My Name is Sarah

MY NAME IS SARAH. I am a quilt designer and the sewcial director of Sarah's Sewcial Lounge. I also have a business called Down Right Charming. I sell my quilts mostly on etsy and I make pillowcases to donate to patients in the hospital in memory of my friend Kristen Kirton. I am a young adult living with Down syndrome. I hope you enjoy reading about my life journey.

Wednesday, October 7, 2009

Where There's a Will...There's a Way...

A message from Joyce: I believe I have shared Sarah's Life Planning Box before. Everything that someone else would need to take care of her is contained in this box and some of the forms that get frequently updated such as her annual SSI expenditure forms are on her green laptop. Truthfully, we did not have any intention of discussing this today, but I heard something this afternoon that has rattled me to the core.

Let's face it. Our lives are complicated. We have more on our plate than many families. There's all the various therapies, the doctors appointments, the medical history, the medications and durable medical equipment, IEP's, Medicaid, SSI, and the list goes on. I have created a separate binder for each major category.

Yet of all these binders, there is one that is most important and it is called LEGAL. Inside you will find copies of her guardianship papers, her special needs trust and our wills. Each year around her birthday I review the documents and make sure they are accurate. Every few years we pay to have our attorney review them with us. Does it cost money? Yes it does, but it is our obligation to the people who will be caring for our daughter should something happen to us.
If you watched Oprah today, you probably know what I am so upset about. You may have heard this already. I had not. I'm referring to the very tragic story of the Billings family. I was shocked to hear that the parents of nine children with special needs did not have any life insurance or valid wills. The life insurance I can try to understand. But for those parents to not have wills, puts a huge additional burden on the daughter and her husband who are now caring for the children. I'm sure they did not purposely mean for this to happen. Rarely do people want to talk about death, but we really all must have VALID WILLS, no matter how small your estate.
For those of us with a child with Down syndrome, it is so important to make sure the attorney you are working with understands Special Needs Trusts. Not just trusts, but Special Needs Trusts and Medicaid. Even if your child is years away from age eighteen, this is critical for long term benefits. The Down syndrome association in your area may have someone they can recommend or ask other families for a referral.
If you are in Northeast Ohio, I highly recommend Hickman and Lowder. Even if you are not in this area you can click on their website to read more about Special Needs Trusts.
If you have recently moved, be sure to check the laws in your current state for what makes a will valid.
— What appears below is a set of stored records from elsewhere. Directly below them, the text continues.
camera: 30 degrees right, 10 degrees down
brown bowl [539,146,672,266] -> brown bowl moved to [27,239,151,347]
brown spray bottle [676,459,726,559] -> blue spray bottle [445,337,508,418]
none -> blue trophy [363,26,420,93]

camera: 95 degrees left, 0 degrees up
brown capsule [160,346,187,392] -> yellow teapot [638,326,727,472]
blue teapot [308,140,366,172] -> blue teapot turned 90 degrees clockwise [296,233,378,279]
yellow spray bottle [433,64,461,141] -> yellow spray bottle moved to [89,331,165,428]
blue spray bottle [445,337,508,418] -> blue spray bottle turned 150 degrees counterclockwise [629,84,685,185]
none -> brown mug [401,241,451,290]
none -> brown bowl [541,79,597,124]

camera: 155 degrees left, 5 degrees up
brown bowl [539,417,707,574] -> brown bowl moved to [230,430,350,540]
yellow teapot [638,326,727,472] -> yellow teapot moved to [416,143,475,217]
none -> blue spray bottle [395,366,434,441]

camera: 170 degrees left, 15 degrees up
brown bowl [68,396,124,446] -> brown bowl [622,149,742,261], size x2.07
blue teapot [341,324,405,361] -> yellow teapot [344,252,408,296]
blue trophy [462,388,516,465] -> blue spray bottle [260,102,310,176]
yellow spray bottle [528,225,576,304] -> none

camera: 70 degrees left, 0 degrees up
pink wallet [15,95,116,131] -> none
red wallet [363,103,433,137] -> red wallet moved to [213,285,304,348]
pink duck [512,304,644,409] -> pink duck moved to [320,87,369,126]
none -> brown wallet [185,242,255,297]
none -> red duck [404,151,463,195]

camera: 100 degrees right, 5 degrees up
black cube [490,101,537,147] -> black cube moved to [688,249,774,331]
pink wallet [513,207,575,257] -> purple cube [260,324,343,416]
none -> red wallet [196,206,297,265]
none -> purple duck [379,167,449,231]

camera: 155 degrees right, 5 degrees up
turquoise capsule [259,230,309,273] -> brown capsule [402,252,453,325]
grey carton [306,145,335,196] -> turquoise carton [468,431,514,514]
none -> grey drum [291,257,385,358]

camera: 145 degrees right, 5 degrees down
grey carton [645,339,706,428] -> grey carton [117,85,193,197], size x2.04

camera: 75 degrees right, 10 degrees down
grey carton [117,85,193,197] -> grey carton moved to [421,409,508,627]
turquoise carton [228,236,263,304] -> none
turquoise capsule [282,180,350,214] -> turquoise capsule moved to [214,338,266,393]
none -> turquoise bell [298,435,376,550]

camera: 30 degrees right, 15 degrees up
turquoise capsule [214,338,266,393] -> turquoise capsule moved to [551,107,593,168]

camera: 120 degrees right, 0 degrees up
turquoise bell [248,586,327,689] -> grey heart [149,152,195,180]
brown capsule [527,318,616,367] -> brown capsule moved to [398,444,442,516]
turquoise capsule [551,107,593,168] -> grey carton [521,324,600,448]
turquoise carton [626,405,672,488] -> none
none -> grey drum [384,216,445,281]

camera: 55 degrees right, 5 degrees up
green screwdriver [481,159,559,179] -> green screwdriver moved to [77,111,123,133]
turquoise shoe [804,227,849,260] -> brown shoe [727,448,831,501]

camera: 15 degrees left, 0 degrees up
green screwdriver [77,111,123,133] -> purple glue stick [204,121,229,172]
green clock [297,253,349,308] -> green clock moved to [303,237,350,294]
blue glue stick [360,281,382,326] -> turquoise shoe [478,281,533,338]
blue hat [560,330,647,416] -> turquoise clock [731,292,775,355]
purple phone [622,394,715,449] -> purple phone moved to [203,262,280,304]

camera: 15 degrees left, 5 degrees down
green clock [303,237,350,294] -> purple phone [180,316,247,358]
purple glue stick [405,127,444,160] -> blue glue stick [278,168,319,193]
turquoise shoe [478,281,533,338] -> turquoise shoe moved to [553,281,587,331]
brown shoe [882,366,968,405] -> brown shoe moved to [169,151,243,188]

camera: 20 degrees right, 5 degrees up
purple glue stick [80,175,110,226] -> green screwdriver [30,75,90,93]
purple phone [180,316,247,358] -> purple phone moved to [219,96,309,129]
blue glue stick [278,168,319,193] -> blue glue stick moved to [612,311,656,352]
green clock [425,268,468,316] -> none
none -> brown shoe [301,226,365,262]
It seemed that Mrs. Billings did have a will but it was not properly witnessed for the laws in the state of Florida. Please, if you do not have a current, valid will, I urge you to take action TODAY!!!


Kim Rees said...

Thanks for the info Joyce! Very informative post with a lot of things that we may not think about every day.

Cathy said...

Thanks Joyce! My husband and I have been procrastinating on this, but thanks for the reminder. I even watched that episode of Oprah and still wasn't motivated. I'll be talking to my hubby tomorrow.

Anonymous said...

That is an excellent post! I love your box- so organized. We do have a will and a special needs trust. I think I will keep this train going!

jjpsmommy07 said...

I missed the episode on Oprah, but your post is a wake up reminder. We have thought about will even before Jonathon was born, but I do know how important it is to have I just havent addressed it, but will do so now.
Also I do like how you have seperate books ~ I have one huge book, but its confusing because I had called home my last trip to childrens hospital and asked Andrew(14) to find something and he couldnt. Guess I need to reorganize.

Lacey said...

thanks again Joyce. Once again you help guide us parents of young DS kids on what to do :)

Anonymous said...

So many things to say...I saw that Oprah too and it broke my heart...I NEED to get on the special needs trust thing...great idea for the binders and a post on what's in them, would you?? :)

Anonymous said...

Joyce.. you are the BEST!! Seeing your binders, so neatly organized makes me think of how I will be in 10 years. I feel like I must be organized to keep everything straight. We just recently had all of our legals documents made... wills, special needs trusts.. etc. The lawyer we worked with has a son who has DS. I couldn't agree with you more about the importance of finding an attorney who knows special needs law. Thanks for the great post!!

Perplexing Situation said...

I love your organizational skills. I need to go out & find me some binders. :-)

heather said...

Great post! All of your expertise and experience is so valued by us newbies (and not so-newbies). Gav and I have talked a lot about getting a will and special needs trust put together. Thanks for reminder of the importance of doing this.